Gaius and Achilles centres around the development of a romantic relationship between a Roman aristocrat and his young, male slave (Achilles is aged 18 throughout the novel). According to elite Roman sexual mores, it was acceptable for an adult male Roman citizen to be sexually involved with another male, only if he was assumed to be the penetrating and dominant partner. Penetrating another male Roman citizen was also perceived as a socially undesirable act, similar to adultery. In effect then, MRC’s could have sex with freedmen, slaves, young men who were not Roman citizens or who were part of an underclass, including prostitutes, actors and the like, who were accepted as having no honour to lose.
Age was also an important factor; if the MRC’s partner was clearly a mature male e.g. past early twenties, then there was a risk of it being maliciously asked who was penetrating whom – and few MRC’s, we are led to understand, wanted to be thought of as being penetrated by their own slave – whatever they actually did in private.
This paints a rather unattractive picture of relationships defined by an essentialised inequality and power imbalance of age and status. The issue of age raises further uncomfortable questions about the exploitation of the young and also about the possibility of a lasting romantic relationship – they were evidently not envisaged as continuing for more than a few years.
As a writer, what does one do with this background?
While there is plenty of milage to be got out of the dynamics of power imbalance in such relationships between master and slave, it raises questions if you want to depict a relationship in that setting that somehow manages to be loving and non-abusive, without sentimentalising or glossing over what appears to be historical reality.

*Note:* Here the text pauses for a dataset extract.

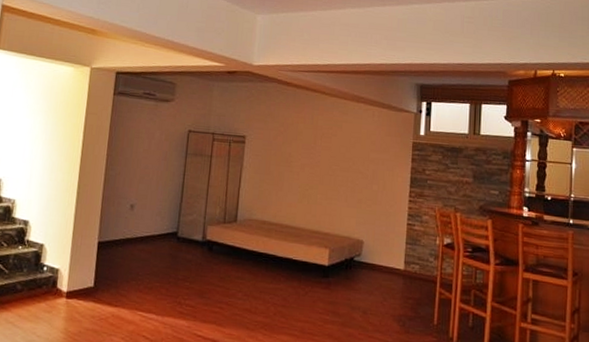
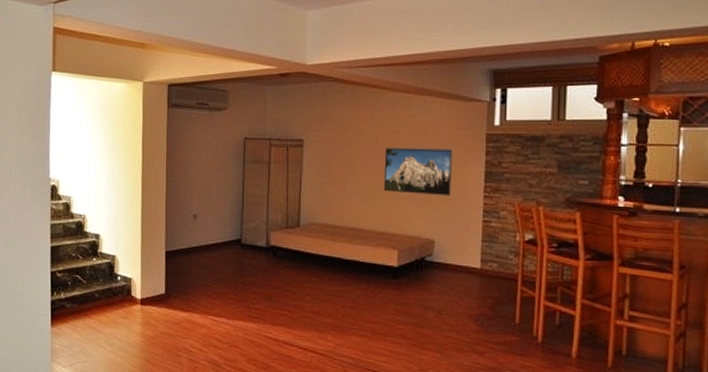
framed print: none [318,149,382,199] -> present [383,148,452,196]

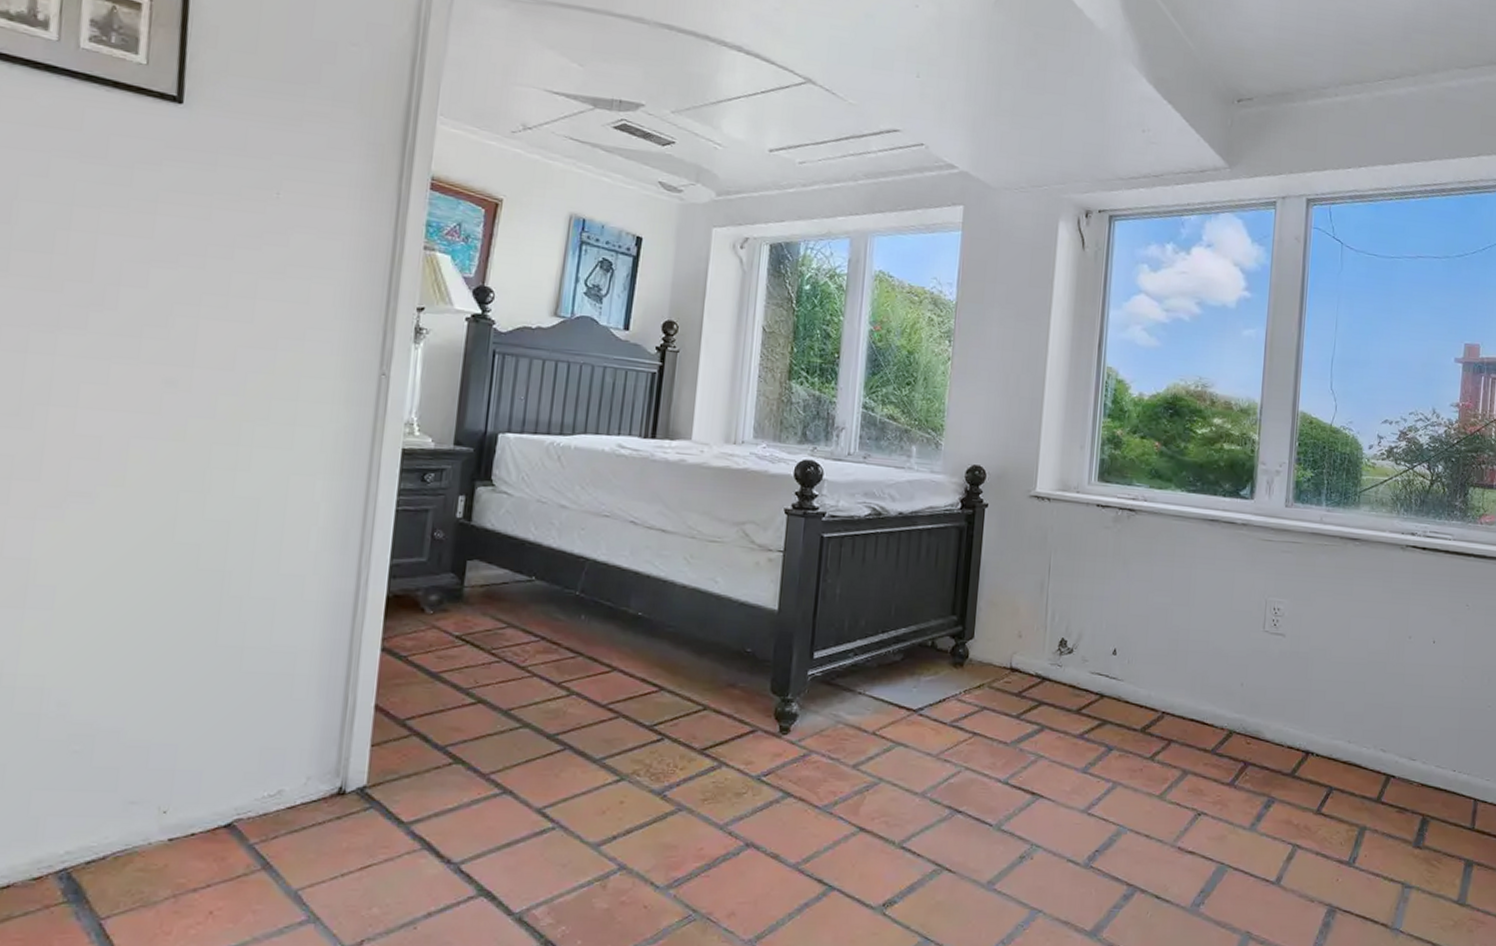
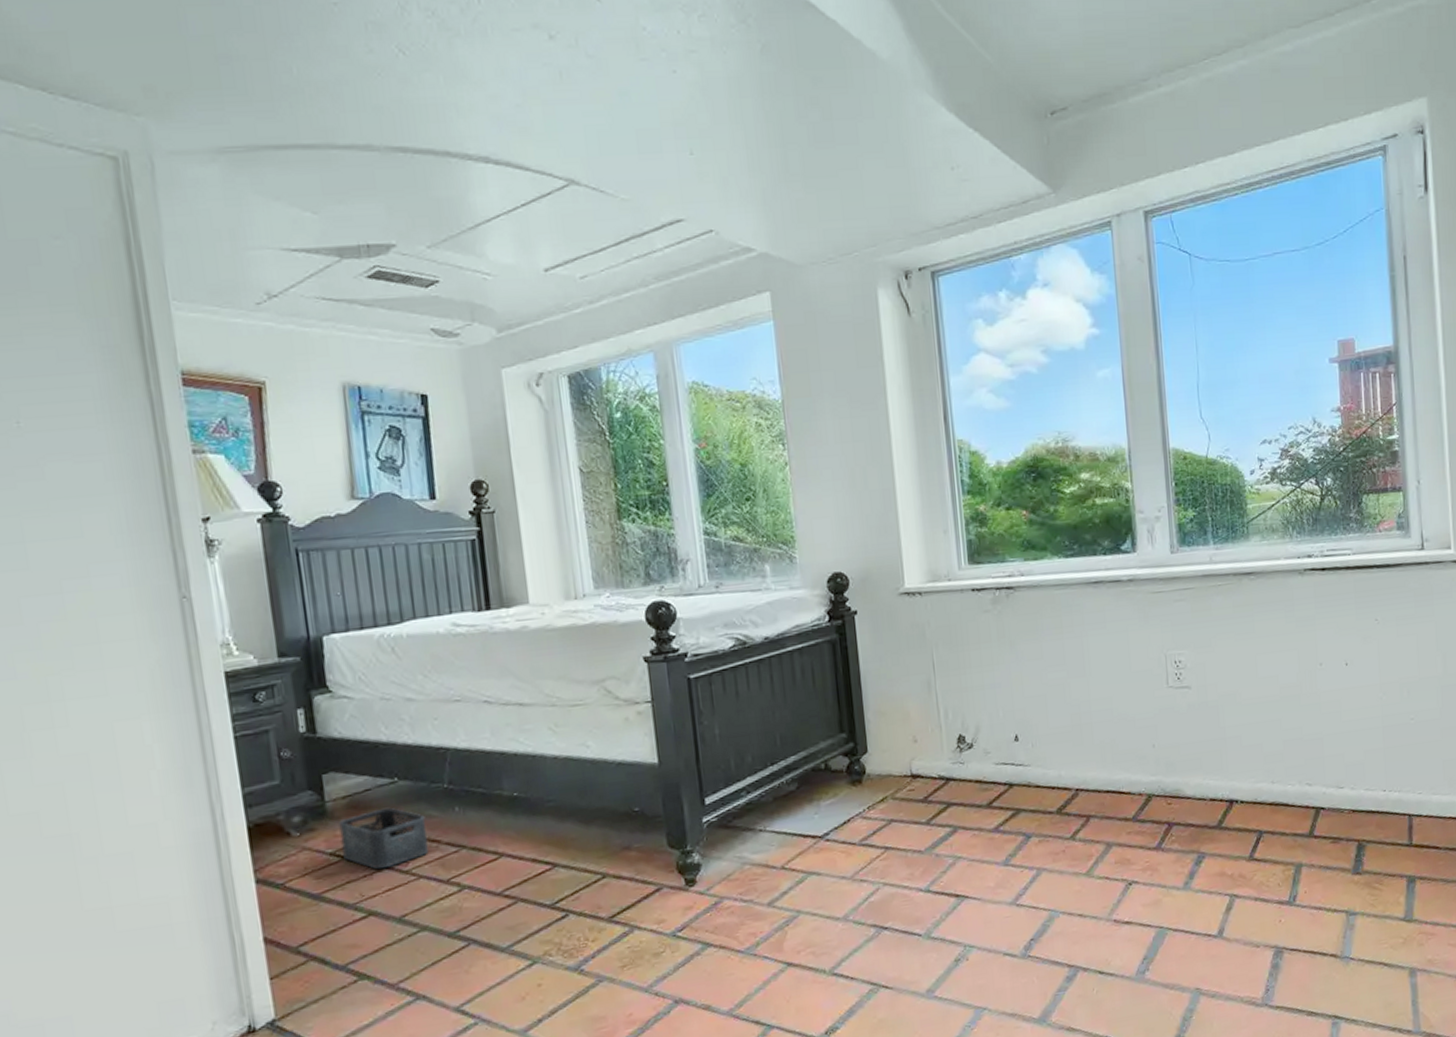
storage bin: none [467,603,552,661] -> present [339,807,428,870]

Are there indications that Roman men could love their slaves as human beings, rather than as sex toys or passing infatuations? Indications that perhaps they could seemed to transpire in the poetry of Statius, a little favoured poet of the era of Domitian. He writes sentimentally about young male slaves, both as foster sons and as beloveds. In one poem Silvae 2.6 he consoles a friend for the death of his beloved young slave. He begins by stressing that it is foolish to rate one kind of grief over another, that one can mourn the death of a slave as sorely as a spouse or a parent.
Later, he stresses the unservile qualities of the youth; his beauty and his pride, that will only serve his master. He does hint however that perhaps his qualities come from a noble background – suggesting that he somehow does not have the essential qualities of a real slave – who of course would be ignoble and ill-favoured – a circular argument to preserve the status quo while allowing an exception that proves the rule.
He also stresses that beautiful though the boy is, he is not as beautiful as his master – he must cede that glory to his superior. While it is said that he doesn’t hesitate to advise or rebuke his master when necessary, it is also stressed that the boy has no thought for himself, but lives through his master alone. This is not dissimilar to what Plutarch says about the ideal wife – she should be her husband’s mirror. In elite texts there is always the pervasive suggestion that only MRCs or even MGCs are real people who matter – everyone else exists to serve and make them happy. The same texts of course often simultaneously subvert that thinking.
The picture of the deceased youth in some kind of Elysian afterlife, perhaps greeted by noble ancestors is attractive, as it suggests that slaves may have souls that entitle them to an exalted place after death, rather than the common underworld.
Statius also describes the magnificence of his pyre, that there was nothing poor or servile about it as the pyre was bestrewn with costly incense. Perhaps it’s merely unfortunate that he echoes here a jocular eulogy a couple of poems back about the death of a pet parrot?
Statius’ poem is ambivalent; it strongly suggests that some Romans might have loved their servile boyfriends and experienced genuine grief at their deaths but there is too, the suggestion that on the one hand the passion should be legitimated by denying they were truly slave as such and on the other stressing that the slave was a humble inferior, who lived only to please his master.
To satisfy modern sensibilities (including my own) while trying to remain true in some fashion to the historical context, I have first of all, assumed that what attitudes the elite writers depict as normative were just that – guides to how the respectable person should behave in public and not neccesarily how people did behave, think or feel.
Roman slavery, like all slavery, was inherently abusive and exploitative – being subject to physical violence and threats was supposed to be the distinguishing mark of the slave (even if, in reality, a free beggar or prostitute might have much less recourse against casual violence than the favourite slave of a rich man or woman). In the midst of much casually inflicted horror however, slaves were freed, mourned, depended upon and even formally adopted (Statius adopted a slave boy as his legal son). There was surely room for lasting love, even in the face of raised eyebrows as the youth turned into a man.
My second strategy is to make my hero Gaius a gentle but determined eccentric. His and his partner’s subversions of Roman symbols of power and inequality are part of the essential energy and dynamic of the novel.